State Covariance Matrix ($\mathbf{P}$)

The vector $\mathbf{x}_k$ is our best guess of the state, but we know it isn't perfect. To handle this, we use the State Covariance Matrix ($\mathbf{P}$).

The matrix $\mathbf{P}$ represents the "error budget" of our estimate. It quantifies how much we trust our current values for position and velocity. For our 1D point mass (which has a 2D state: position and velocity), $\mathbf{P}$ is a $2 \times 2$ matrix:

$$\mathbf{P} = \begin{bmatrix} \sigma_p^2 & \sigma_{pv} \\ \sigma_{vp} & \sigma_v^2 \end{bmatrix}$$

  • The Diagonal ($\sigma_p^2, \sigma_v^2$): These are the variances. They tell us the "spread" of our uncertainty for each variable. A large $\sigma_p^2$ means we are very unsure about the robot's location.
  • The Off-Diagonal ($\sigma_{pv}$): This is the covariance. It tells us how errors in position and velocity are linked.

The Prediction Equation

We update our uncertainty State Covariance Matrix from the previous time step ($k-1$) to the current time ($k$) using:

$$\mathbf{P}_k^- = \mathbf{F} \mathbf{P}_{k-1}^+ \mathbf{F}^T + \mathbf{Q}$$

  • $\mathbf{P}_k^-$: The "A Priori" (predicted) uncertainty.
  • $\mathbf{Q}$: The uncertainty added by the random jitter during the time step.

Here, we assume that $\mathbf{Q}$ is a constant matrix. In more advanced systems (like those with changing time steps $\Delta t$), $\mathbf{Q}_k$ may also get a time index $k$, but the underlying "stretch and grow" logic remains identical.

The Projection ($\mathbf{F} \mathbf{P}_{k-1}^+ \mathbf{F}^T$)
This term takes our existing uncertainty and moves it forward in time using our physics model ($\mathbf{F}$).

  • Why the "Sandwich" Product? In 1D, if $x_{new} = f \cdot x$, then the variance scales by the square: $\sigma_{new}^2 = f^2 \sigma^2$. In matrix form, $\mathbf{F} (\cdot) \mathbf{F}^T$ is the multi-dimensional equivalent of "squaring" the transformation. How tensors transform with "Sandwich" Products will be explained in detail later in the course.
  • Geometric Effect: It reshapes and stretches the uncertainty.
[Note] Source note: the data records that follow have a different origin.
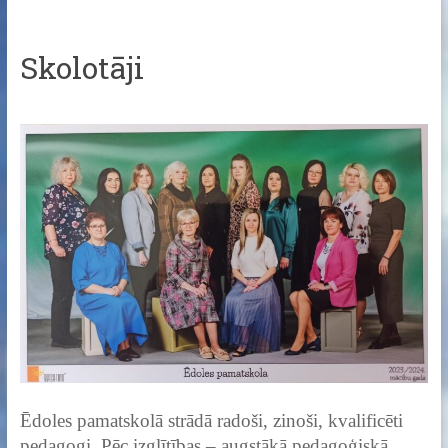
Skolotāji
Ēdoles pamatskolā strādā radoši, zinoši, kvalificēti
pedagogi. Pēc izglītības – augstākā pedagoģiskā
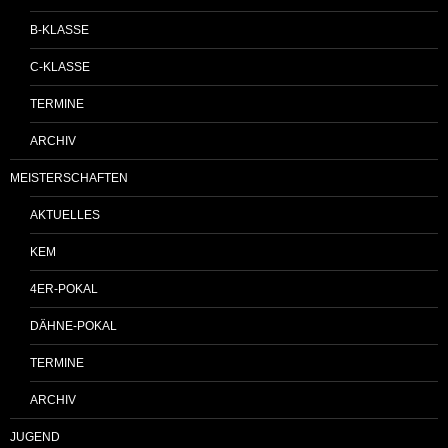
B-KLASSE
C-KLASSE
TERMINE
ARCHIV
MEISTERSCHAFTEN
AKTUELLES
KEM
4ER-POKAL
DÄHNE-POKAL
TERMINE
ARCHIV
JUGEND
If you are uncertain about your velocity, as time passes ($\Delta t$), that uncertainty "bleeds" into your position.

The Injection ($\mathbf{Q}$)
The matrix $\mathbf{Q}$ represents the uncertainty growth caused by random noise (the "jitters" and "bumps" discussed in the Process Noise section).

  • The Role: Even if we knew our position perfectly at $k=0$, random disturbances during the interval $\Delta t$ mean we are less certain at $k=1$.
  • Geometric Effect: While the first term reshapes the bubble, $\mathbf{Q}$ increases its overall size (volume).
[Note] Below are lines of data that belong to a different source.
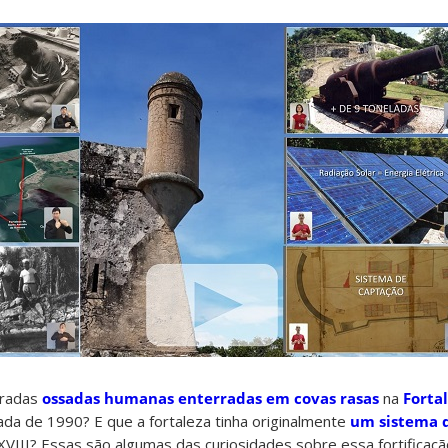
tradas
ossadas humanas enterradas em covas rasas
na
Forta
da de 1990? E que a fortaleza tinha originalmente
um sistema d
XVIII? Essas são algumas das curiosidades sobre essa fortificaç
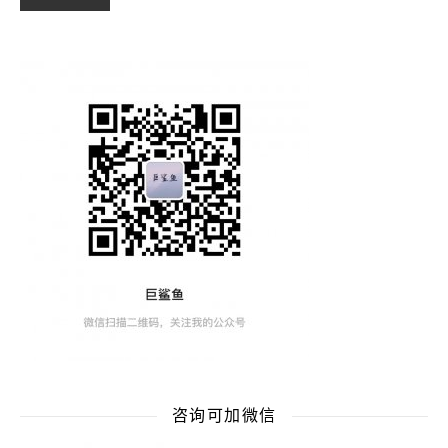
咨询可加微信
Summary: The Result of Prediction

Every time we run the prediction step:

  • State Prediction: Our "best guess" $\hat{\mathbf{x}}_k^-$ moves forward.

    $$\hat{\mathbf{x}}_k^- = \mathbf{F}\hat{\mathbf{x}}_{k-1}^+ + \mathbf{G}u_{k-1}$$

  • Uncertainty Prediction: Our "uncertainty bubble" $\mathbf{P}_k^-$ stretches (due to $\mathbf{F}$) and grows (due to $\mathbf{Q}$).

    $$\mathbf{P}_k^- = \mathbf{F}\mathbf{P}_{k-1}^+\mathbf{F}^T + \mathbf{Q}$$

Without a measurement update to "shrink" this bubble back down, the filter would eventually become so uncertain that the prediction becomes useless.